# New Charter Arms Pitbull 5 shot .45acp 2 1/2" barrel - Need Holster Suggestions



## JohnnyFlake (Jan 30, 2008)

I just purchased a new Pitbull 5 shot in .45acp with 2 1/2" barrel, a few weeks ago. I am having a hell of a time finding a holster that will work. I prefer leather and a Paddle Style. So far, I have heard that holsters that work for S&W L frames will work and a few have said that Don Hume Holsters originally made for the Ruger security Six 2 3/4" barrel will work. I have not been able to find either.

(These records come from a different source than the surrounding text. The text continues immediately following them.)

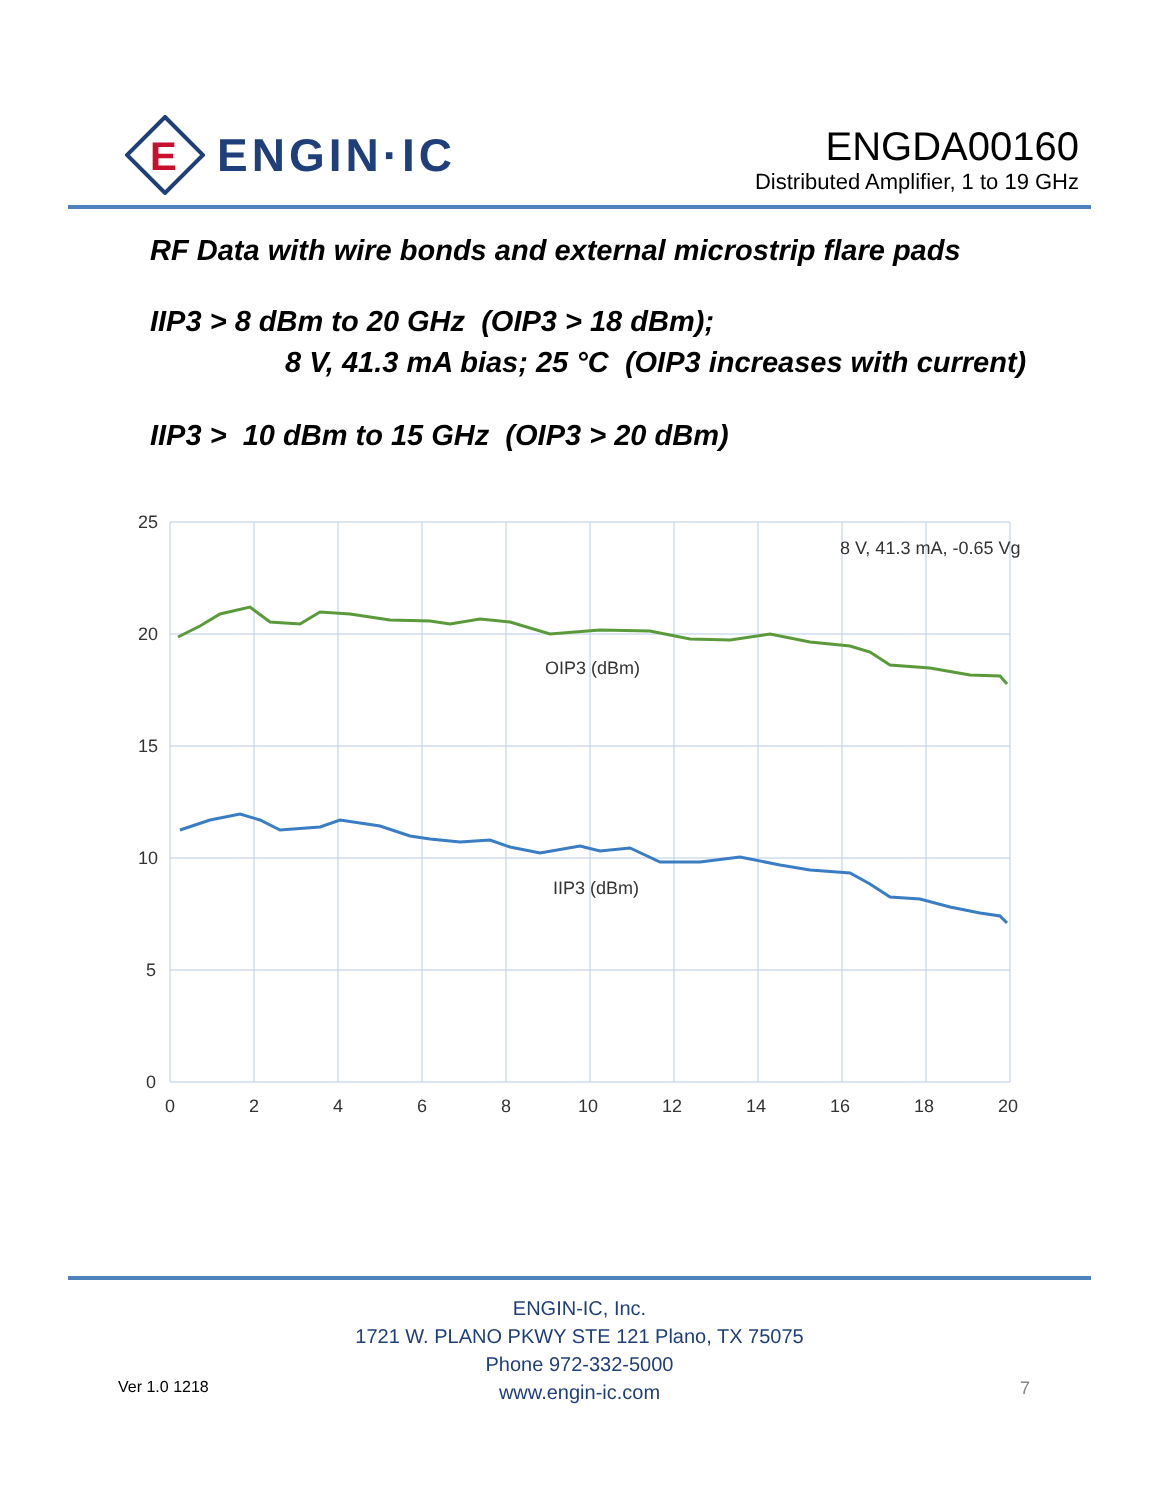E
ENGIN·IC
ENGDA00160
Distributed Amplifier, 1 to 19 GHz
RF Data with wire bonds and external microstrip flare pads
IIP3 > 8 dBm to 20 GHz (OIP3 > 18 dBm);
8 V, 41.3 mA bias; 25 °C (OIP3 increases with current)
IIP3 > 10 dBm to 15 GHz (OIP3 > 20 dBm)
25
20
15
10
5
0
0
2
4
6
8
10
12
14
16
18
20
8 V, 41.3 mA, -0.65 Vg
OIP3 (dBm)
IIP3 (dBm)
ENGIN-IC, Inc.
1721 W. PLANO PKWY STE 121 Plano, TX 75075
Phone 972-332-5000
www.engin-ic.com
Ver 1.0 1218 7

Any suggestions will be appreciated.


----------



## OldManMontgomery (Nov 2, 2013)

I have no clue as to holsters - other than to possibly make your own. 

However, that revolver sounds like a hand full. I'm a long time fan of short barreled, high caliber revolvers. Good luck with it. Oh, carrying that gun, feel free to smile a lot and be cheerful.


----------



## Steve M1911A1 (Feb 6, 2008)

Try Galco: Galco holsters; Holsters; Gun holster, pistol holsters, western holsters, shoulder holsters, leather, Kydex, CCW, OWB, IWB, and
I think that Galco makes the best ready-to-wear holsters out there.


----------



## JohnnyFlake (Jan 30, 2008)

Thanks for the replies guys. I have tried a bunch of holsters since my post and I could not find one that worked properly. I knew of a custom holster maker on another site I belong to, so I made contact with him. The end result is that I know have an amazing holster! It's a bit fancier than I needed and a bit more expensive, but I love it.


----------



## Steve M1911A1 (Feb 6, 2008)

Cool!


----------